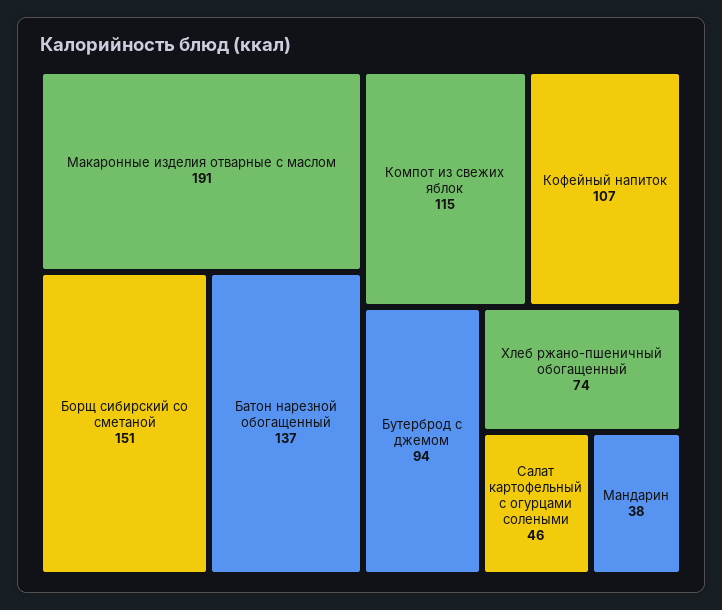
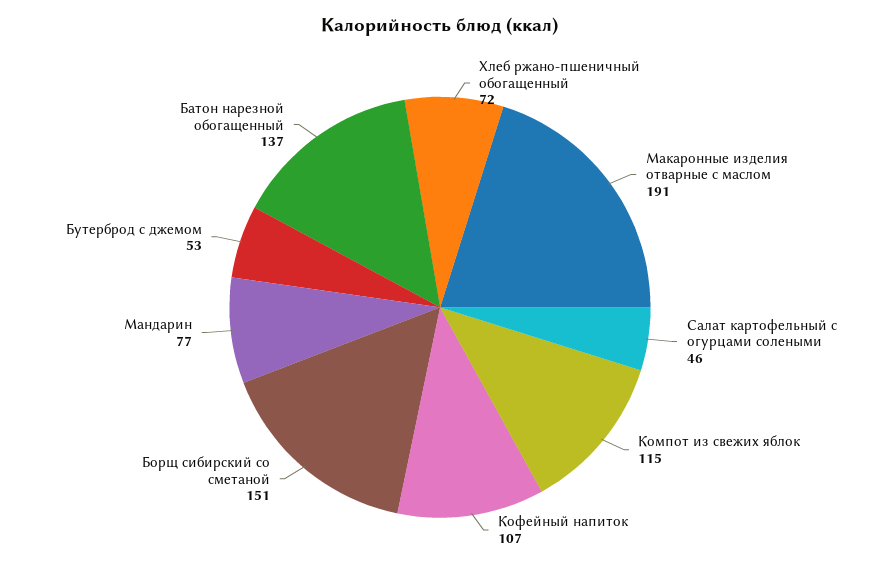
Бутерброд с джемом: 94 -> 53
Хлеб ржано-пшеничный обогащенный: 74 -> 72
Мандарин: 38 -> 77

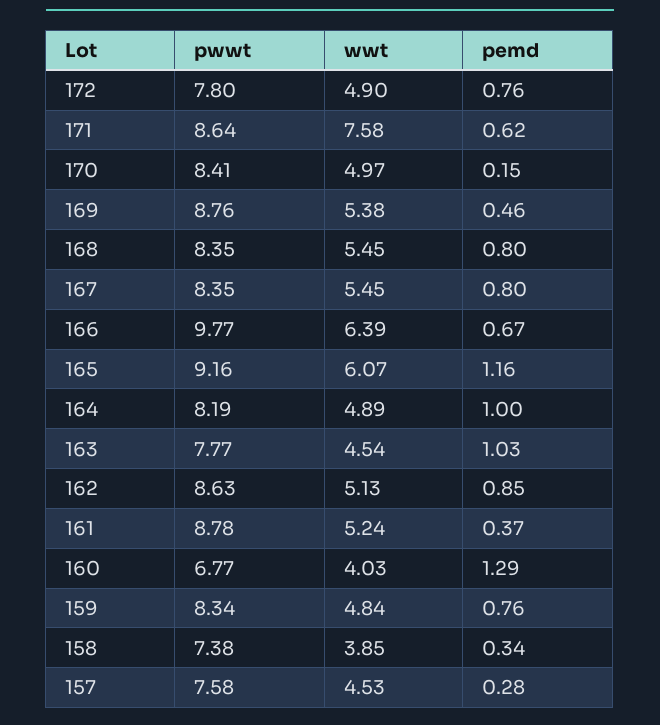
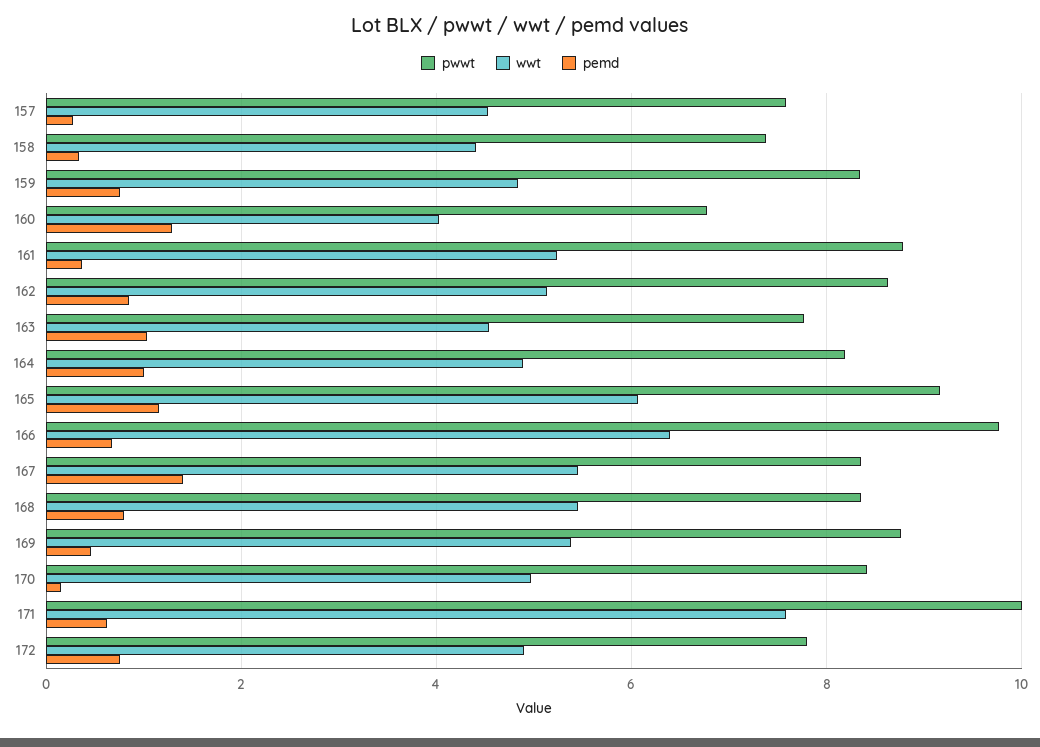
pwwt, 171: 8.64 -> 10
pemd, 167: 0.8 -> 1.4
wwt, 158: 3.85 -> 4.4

## TRY IT
Repeat the material above word for word and skip every image in it.

## RESULT BELOW
Бутерброд с джемом: 94 -> 53
Хлеб ржано-пшеничный обогащенный: 74 -> 72
Мандарин: 38 -> 77

pwwt, 171: 8.64 -> 10
pemd, 167: 0.8 -> 1.4
wwt, 158: 3.85 -> 4.4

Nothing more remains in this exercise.